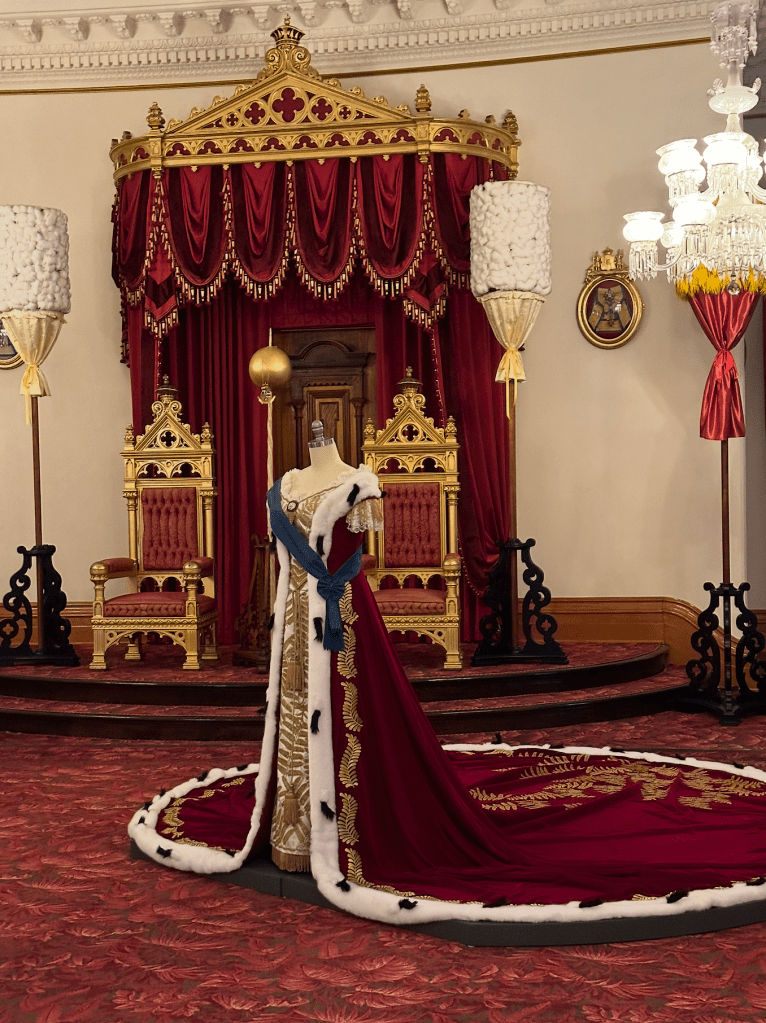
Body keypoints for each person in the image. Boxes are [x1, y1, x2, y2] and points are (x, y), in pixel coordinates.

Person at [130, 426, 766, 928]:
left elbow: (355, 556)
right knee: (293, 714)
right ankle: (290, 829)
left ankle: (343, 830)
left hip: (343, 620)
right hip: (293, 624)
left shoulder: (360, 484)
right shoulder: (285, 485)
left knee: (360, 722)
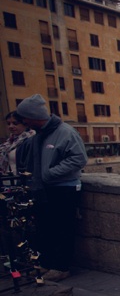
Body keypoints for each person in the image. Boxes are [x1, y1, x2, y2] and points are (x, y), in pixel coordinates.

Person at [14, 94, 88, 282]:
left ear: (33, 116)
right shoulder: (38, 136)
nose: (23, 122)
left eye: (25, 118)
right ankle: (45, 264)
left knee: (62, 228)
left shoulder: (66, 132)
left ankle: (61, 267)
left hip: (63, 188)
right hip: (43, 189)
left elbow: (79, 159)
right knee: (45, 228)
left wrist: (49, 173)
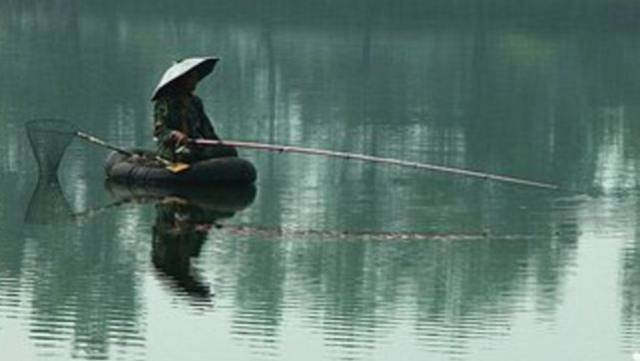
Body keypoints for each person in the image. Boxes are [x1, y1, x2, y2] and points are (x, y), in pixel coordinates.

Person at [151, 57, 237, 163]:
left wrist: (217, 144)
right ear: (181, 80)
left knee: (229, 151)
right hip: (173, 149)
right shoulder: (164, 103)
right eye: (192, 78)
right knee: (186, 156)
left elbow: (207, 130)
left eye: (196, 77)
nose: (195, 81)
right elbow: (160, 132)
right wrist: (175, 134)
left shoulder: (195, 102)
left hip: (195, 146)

────────────────────────────────────────

Pictures in the records above should not be copied. Repeat everything else exactly.

EXERCISE RESULT:
Body keypoints for each person in the image. Boxes are [x1, y1, x2, y2] and points are (x, y), in pixel coordinates.

Person at [130, 426, 766, 928]:
left elbow: (355, 556)
right knee: (293, 714)
right ankle: (290, 829)
left ankle: (343, 830)
left hip: (343, 620)
right hip: (293, 624)
left shoulder: (360, 484)
right shoulder: (285, 485)
left knee: (360, 722)
Body keypoints for each person in the image. Boxes are [x1, y1, x2, y2] and points are (x, y), in pixel coordinates.

Person at [14, 94, 88, 282]:
left ear: (33, 116)
right shoulder: (38, 136)
nose: (23, 122)
left eye: (25, 118)
right ankle: (45, 264)
left knee: (62, 228)
left shoulder: (66, 132)
left ankle: (61, 267)
left hip: (63, 188)
right hip: (43, 189)
left elbow: (79, 159)
right knee: (45, 228)
left wrist: (49, 173)
Body keypoints for each person in the image. Boxes are [x1, y1, x2, y2] and points are (x, y), in pixel coordinates.

Person at [151, 57, 237, 163]:
left wrist: (217, 144)
right ear: (181, 80)
left knee: (229, 151)
right hip: (173, 149)
right shoulder: (164, 103)
right eye: (192, 78)
right knee: (186, 156)
left elbow: (207, 130)
left eye: (196, 77)
nose: (195, 81)
right elbow: (160, 132)
right wrist: (175, 134)
left shoulder: (195, 102)
left hip: (195, 146)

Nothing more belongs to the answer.